> _ASSIGNMENT_:
Repeat nothing but the lines below running from the one containing "Duepipharma, fin dalle" to the one containing "превосходного качества. Отличается высокой". Keep both end lines.
□ □ □ □
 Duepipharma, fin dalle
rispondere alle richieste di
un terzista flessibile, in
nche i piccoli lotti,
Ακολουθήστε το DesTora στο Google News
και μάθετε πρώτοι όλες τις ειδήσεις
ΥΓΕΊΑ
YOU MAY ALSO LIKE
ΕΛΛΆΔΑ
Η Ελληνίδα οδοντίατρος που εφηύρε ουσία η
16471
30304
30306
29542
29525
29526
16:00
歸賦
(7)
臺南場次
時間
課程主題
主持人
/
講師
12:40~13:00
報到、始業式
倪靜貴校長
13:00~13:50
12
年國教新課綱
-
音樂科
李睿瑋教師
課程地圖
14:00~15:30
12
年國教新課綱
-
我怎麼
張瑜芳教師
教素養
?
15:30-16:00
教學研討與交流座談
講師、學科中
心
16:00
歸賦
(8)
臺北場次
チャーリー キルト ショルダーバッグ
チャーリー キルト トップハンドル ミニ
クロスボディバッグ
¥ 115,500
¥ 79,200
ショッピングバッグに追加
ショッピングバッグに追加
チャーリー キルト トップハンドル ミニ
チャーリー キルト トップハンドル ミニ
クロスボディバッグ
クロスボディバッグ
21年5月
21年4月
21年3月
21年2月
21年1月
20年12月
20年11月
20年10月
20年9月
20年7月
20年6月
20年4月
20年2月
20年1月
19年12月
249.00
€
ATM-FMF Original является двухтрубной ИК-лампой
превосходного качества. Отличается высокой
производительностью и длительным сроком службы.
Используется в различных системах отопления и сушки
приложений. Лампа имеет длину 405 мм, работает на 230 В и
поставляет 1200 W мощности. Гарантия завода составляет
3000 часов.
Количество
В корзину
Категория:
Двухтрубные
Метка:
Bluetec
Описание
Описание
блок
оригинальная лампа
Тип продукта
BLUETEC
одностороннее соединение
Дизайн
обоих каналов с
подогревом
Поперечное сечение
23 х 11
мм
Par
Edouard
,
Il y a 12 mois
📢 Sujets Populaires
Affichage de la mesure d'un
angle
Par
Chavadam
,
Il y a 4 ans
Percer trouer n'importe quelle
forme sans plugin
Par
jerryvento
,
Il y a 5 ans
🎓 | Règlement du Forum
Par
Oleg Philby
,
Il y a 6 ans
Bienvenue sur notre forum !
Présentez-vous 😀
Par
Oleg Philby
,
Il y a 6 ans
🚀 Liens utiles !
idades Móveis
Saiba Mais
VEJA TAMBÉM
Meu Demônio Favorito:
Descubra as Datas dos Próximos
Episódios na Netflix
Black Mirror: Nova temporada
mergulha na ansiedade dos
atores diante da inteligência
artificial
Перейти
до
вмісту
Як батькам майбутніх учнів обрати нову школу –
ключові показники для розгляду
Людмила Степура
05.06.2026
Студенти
□ □ □ □
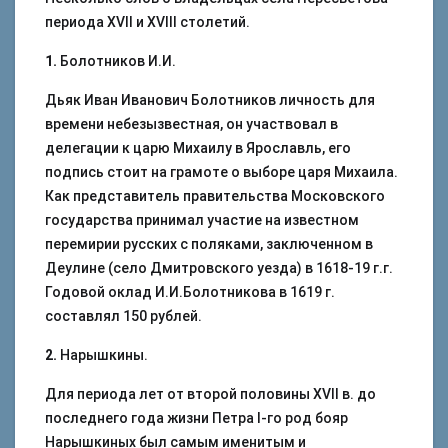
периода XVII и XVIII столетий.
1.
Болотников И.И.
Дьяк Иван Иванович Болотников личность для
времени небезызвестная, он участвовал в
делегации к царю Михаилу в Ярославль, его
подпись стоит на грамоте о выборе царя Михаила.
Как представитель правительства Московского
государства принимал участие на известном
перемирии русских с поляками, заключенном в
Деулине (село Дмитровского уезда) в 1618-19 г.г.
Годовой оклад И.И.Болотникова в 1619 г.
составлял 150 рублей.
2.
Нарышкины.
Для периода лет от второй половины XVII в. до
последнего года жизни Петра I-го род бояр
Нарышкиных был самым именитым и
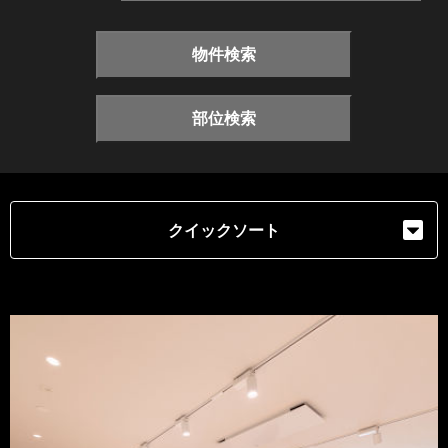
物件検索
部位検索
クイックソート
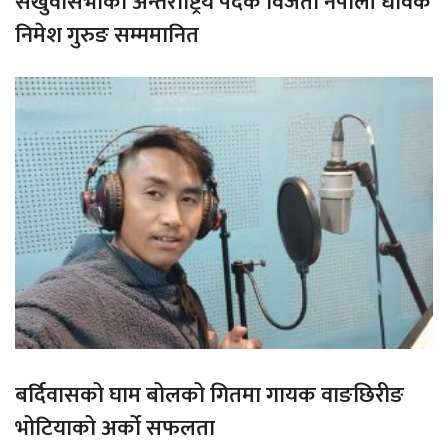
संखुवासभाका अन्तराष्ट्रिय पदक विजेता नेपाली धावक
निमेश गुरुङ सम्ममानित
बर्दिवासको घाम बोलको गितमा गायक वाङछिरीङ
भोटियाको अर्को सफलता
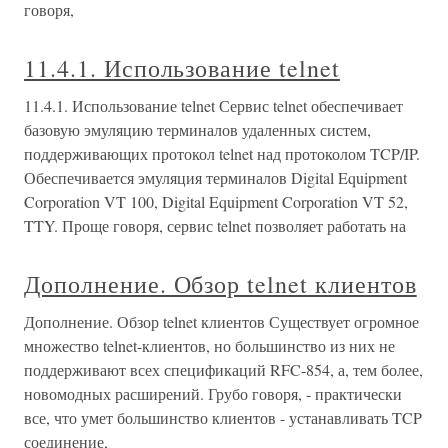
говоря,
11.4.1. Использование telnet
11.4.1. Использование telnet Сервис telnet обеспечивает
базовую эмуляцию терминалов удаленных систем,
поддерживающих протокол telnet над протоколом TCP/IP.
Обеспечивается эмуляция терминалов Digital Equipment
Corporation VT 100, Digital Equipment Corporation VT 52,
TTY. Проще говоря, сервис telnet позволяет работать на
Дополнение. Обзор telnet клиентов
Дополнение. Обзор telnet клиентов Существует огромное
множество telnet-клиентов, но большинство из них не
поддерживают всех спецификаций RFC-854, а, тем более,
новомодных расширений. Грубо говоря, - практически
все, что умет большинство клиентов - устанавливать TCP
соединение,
□ □ □ □
> _RESPONSE BOX_:
 Duepipharma, fin dalle
rispondere alle richieste di
un terzista flessibile, in
nche i piccoli lotti,
Ακολουθήστε το DesTora στο Google News
και μάθετε πρώτοι όλες τις ειδήσεις
ΥΓΕΊΑ
YOU MAY ALSO LIKE
ΕΛΛΆΔΑ
Η Ελληνίδα οδοντίατρος που εφηύρε ουσία η
16471
30304
30306
29542
29525
29526
16:00
歸賦
(7)
臺南場次
時間
課程主題
主持人
/
講師
12:40~13:00
報到、始業式
倪靜貴校長
13:00~13:50
12
年國教新課綱
-
音樂科
李睿瑋教師
課程地圖
14:00~15:30
12
年國教新課綱
-
我怎麼
張瑜芳教師
教素養
?
15:30-16:00
教學研討與交流座談
講師、學科中
心
16:00
歸賦
(8)
臺北場次
チャーリー キルト ショルダーバッグ
チャーリー キルト トップハンドル ミニ
クロスボディバッグ
¥ 115,500
¥ 79,200
ショッピングバッグに追加
ショッピングバッグに追加
チャーリー キルト トップハンドル ミニ
チャーリー キルト トップハンドル ミニ
クロスボディバッグ
クロスボディバッグ
21年5月
21年4月
21年3月
21年2月
21年1月
20年12月
20年11月
20年10月
20年9月
20年7月
20年6月
20年4月
20年2月
20年1月
19年12月
249.00
€
ATM-FMF Original является двухтрубной ИК-лампой
превосходного качества. Отличается высокой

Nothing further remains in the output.